Baseball is about to begin and that’s not necessarily a good thing | Bob Brookover
The proposal made by the owners last Friday to push back the start of spring training and the season by a month while shortening it to 154 games made a lot of sense. The players rejected it.
“The owners and players knew they could never alienate the fans again.” -- Narrator Keith David in the Ken Burns documentary film “Baseball, The Tenth Inning: Home”
We are a little more than a week away from the start of spring training and less than two months away from opening day. Under normal circumstances, these are events that baseball fans should welcome with joyous anticipation.
Hope springs eternal, every team has a chance, and the winter chill is almost behind us.
We’re talkin’ baseball … Willie, Mickey, and The Duke.
Put me in coach, I’m ready to play today, look at me, I can be center field.
All right, stop the music. These, as we all know, are not normal times. For nearly a year, we’ve been dealing with a pandemic that has killed more than 450,000 Americans and it’s not over yet. That’s why we should not be celebrating the start of another baseball season.
Not yet anyway.
The proposal made by the owners last Friday to push back the start of spring training and the season by a month while shortening it to 154 games made a lot of sense. It was rejected Monday by the players union.
At a time when vaccinations are starting to be administered at a more rapid pace, it seems logical to delay things for multiple reasons. Starting at a later date would open the door for more players and fans to be vaccinated during the course of the season. That would make it safer for the players and open the gates for the fans to return to the ballpark.
» READ MORE: Spring training will start on time after the players’ union rejects MLB pitch for delay
That’s a big issue for the owners who claim they lost $3 billion last season when only 60 regular-season games were played – all without fans. It should be a big one for the players, too, because the game is not the same without people in attendance and it will not exist at all if the owners and players revert to alienating the people who pay for their product.
Other issues were also impacted by another infamous episode of the owners and players failing to reach an agreement.
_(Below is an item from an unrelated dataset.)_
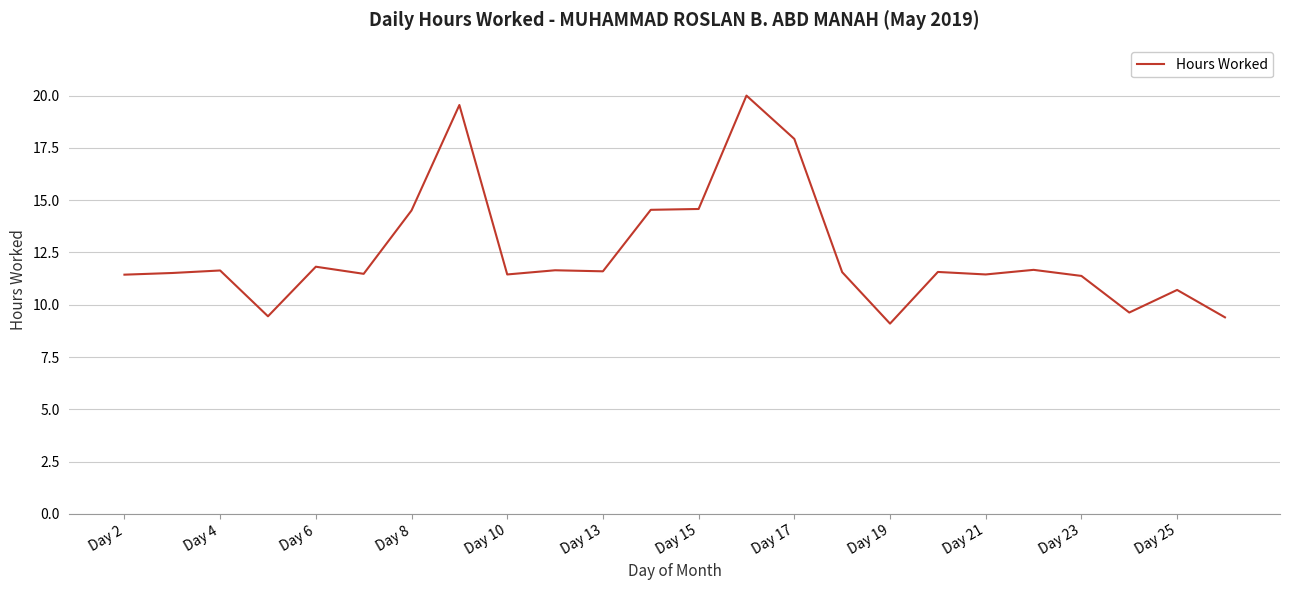

What is the difference between the maximum and minimum values?

10.9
A year ago, the playoffs were expanded to eight teams in each league and the designated hitter was used in both leagues. The owners offer last week called for a seven-team playoff format in each league and the return of the universal DH. The players are all for the designated hitter rule, but they did not want to make the concession of an expanded playoffs unless they were guaranteed their full 162-game salary for the 2021 season.
The owners were willing to pay the players for 162 games in their 154-game proposal, but the players had health reservations about trying to cram 154 games into a 24-week season.
Even though it appears as if spring training will indeed start on time, it’s still possible that the universal DH and expanded playoffs will happen in 2021. The expanded playoff field last season was not agreed upon until opening day.
Both things really need to remain part of the game as does the rule where a runner starts at second base in extra innings. The seven-inning doubleheader can stay, too. Baseball is in need of those changes in an effort to attract younger fans. According to a 2017 study by the Sports Business Journal, the average fan watching baseball on TV is 57 years old, which was seven years older than NFL viewers and 15 years older than NBA viewers. The study indicated that the age was rising.
One clear way to get more fans interested is to add playoff teams. More offense, as the NFL and NBA will tell you, is also helpful and that’s not going to come from pitchers going to the plate.
It’s hard to blame the owners for wanting more fans in the seats because the financial hit they took last season was real, but one of the major complaints from the union is that the other side did not come forward with its 154-game proposal until almost February. The negotiating should have started in mid-December when it was clear there would be a vaccine available in 2021.
The bigger problem here is that the owners and the union have dug in their heels and taken us back to a time when there was perpetual labor strife that led to major work stoppages in 1972, 1981, and finally 1994 when the World Series was canceled and replacements went to spring training in 1995.
It was that disastrous time that Ken Burns covered in his 2010 documentary that was an addendum to his original nine-part Baseball series in 1994. The last work stoppage prevented Tony Gwynn from pursuing a .400 batting average and cost the Montreal Expos their chance at a magical season and ultimately their franchise.
“My concern about all this is how it is going to affect the game,” former Phillies general manager Ruben Amaro Jr. said. “I don’t want fans to give up on our sport and I think both sides need to put the sport ahead of their financial interests.”
Barring some unforeseen circumstances, baseball spring-training camps are going to open soon and the 2021 season will begin on April 1 with the Phillies playing the Atlanta Braves at Citizens Bank Park. We don’t know when the first players will be vaccinated and we don’t know when the first fans will be allowed in the ballpark.
One thing we do know is that the current collective bargaining agreement between the owners and players expires Dec. 1 and given baseball’s labor climate, the 2022 season is sure to be delayed. And that will not be a good thing either.